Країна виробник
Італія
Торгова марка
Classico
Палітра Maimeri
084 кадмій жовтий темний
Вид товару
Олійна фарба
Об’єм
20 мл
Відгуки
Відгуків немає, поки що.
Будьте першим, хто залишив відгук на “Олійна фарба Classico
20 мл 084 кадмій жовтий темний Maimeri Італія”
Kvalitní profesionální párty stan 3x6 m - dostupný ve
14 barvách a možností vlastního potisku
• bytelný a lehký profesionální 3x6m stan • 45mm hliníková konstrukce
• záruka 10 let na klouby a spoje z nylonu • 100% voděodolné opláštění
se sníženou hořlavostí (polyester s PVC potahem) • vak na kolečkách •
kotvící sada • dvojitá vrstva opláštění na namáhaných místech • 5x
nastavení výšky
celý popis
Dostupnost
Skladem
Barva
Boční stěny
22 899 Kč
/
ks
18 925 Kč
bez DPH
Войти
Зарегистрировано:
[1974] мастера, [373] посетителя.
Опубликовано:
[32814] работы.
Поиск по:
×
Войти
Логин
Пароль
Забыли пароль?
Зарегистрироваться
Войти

Your objective |
Please pull out each line above that contains the word "кадмій", matching its case exactly.

Written response |
084 кадмій жовтий темний
20 мл 084 кадмій жовтий темний Maimeri Італія”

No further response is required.